How to slash the sweets from your diet
If you’re like the average American, you probably get about 16 percent of your total daily calories from added sugars, according to the U.S. Food and Drug Administration (FDA). That’s roughly 320 calories per day, or 20 teaspoons of added sugars, based on a 2,000-calorie diet. For many people, those calories come from soda, candy, energy drinks, cakes, cookies and ice cream.“Reducing the amount of added sugar we consume every day makes sense for everybody, whether or not they have a metabolic condition like diabetes,” says Amy Chang, MD, an endocrinologist at Scripps Clinic. “A nutritious diet that keeps us optimally healthy gets most of its calories from proteins and vegetables and healthy carbohydrates — not from consuming a lot of sugar.”
Just six teaspoons of added sugar per day
New draft guidelines from the World Health Organization (WHO) propose a significant change. The agency’s recommendations aim to slash added-sugar consumption by two-thirds, to just 5 percent of daily intake. That’s equivalent to 100 calories per day – which is about six teaspoons of sugar.
“That’s less than one can of soda per day,” says Dr. Chang. “People who take sugar in their coffee or tea could be close to the healthy daily limit by noon if they don’t work on making modifications to their dietary habits.”
To help support nutritional decision-making, the FDA is also proposing new nutrition labels that would specifically break out naturally occurring sugars from added sugars on food packaging. The agency hopes this labeling might help consumers make more educated choices about the foods they purchase for themselves and their families.
Tips to help reduce your sugar intake
When it comes to controlling added sugar intake, the best advice is to read labels. Be aware that processed and prepackaged foods can be loaded with sugar.
“Cooking from scratch is a powerful way to take control of your health, because you’re controlling what’s going into your body,” says Dr. Chang.

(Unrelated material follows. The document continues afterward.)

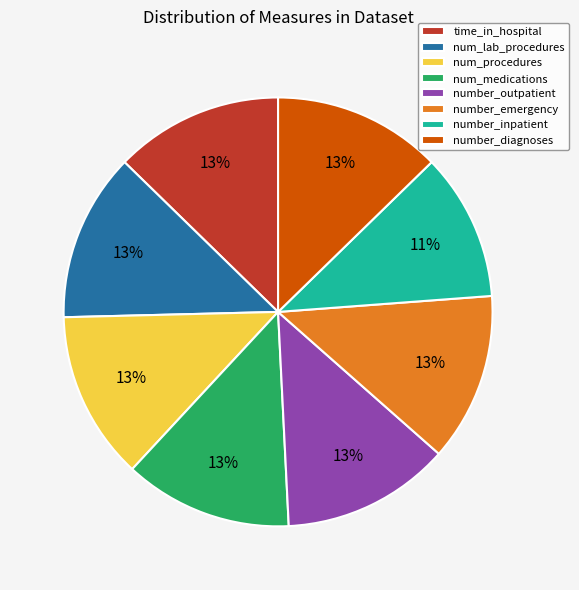

Is the sum of number_diagnoses and number_inpatient greater than half?

No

If you’re ready to make the cut, here are a few more tips to help you succeed.
1) Take it easy and slow.
When you try to change any habit, incremental change is more likely to stick than a drastic, cold-turkey approach. So try eliminating a couple of teaspoons a day at first and build on your successes.
2) Decide on a quota that’s right for you.
Any improvement is better than none. If you have questions about what’s an optimal goal for you based on your age, health and physical condition, talk to your primary care doctor.
3) Start skipping soda and gourmet coffee drinks.
These sources of sugar should be the first to go. Try switching to water — carbonated if you like. Add just a splash of fruit juice to liven it up, but remember that fruit juice is also a concentrated source of sugar.
4) Skip the power bars and smoothies.
Sugary snacks are high on the list of items that assault your system with sugar. Snack on whole fruits and veggies instead.
5) Stay out of the processed food aisles.
While foods in boxes, cans and cartons are convenient, they’re also likely chock-full of added sugar (not to mention sodium and fats). Shop the outside aisles of the grocery store which typically stock produce.
6) Take a healthy cooking class.
If your cooking skills are rusty, take a class to learn how to whip up quick and nutritious meals. Community centers, local colleges and even some grocery stores offer such classes.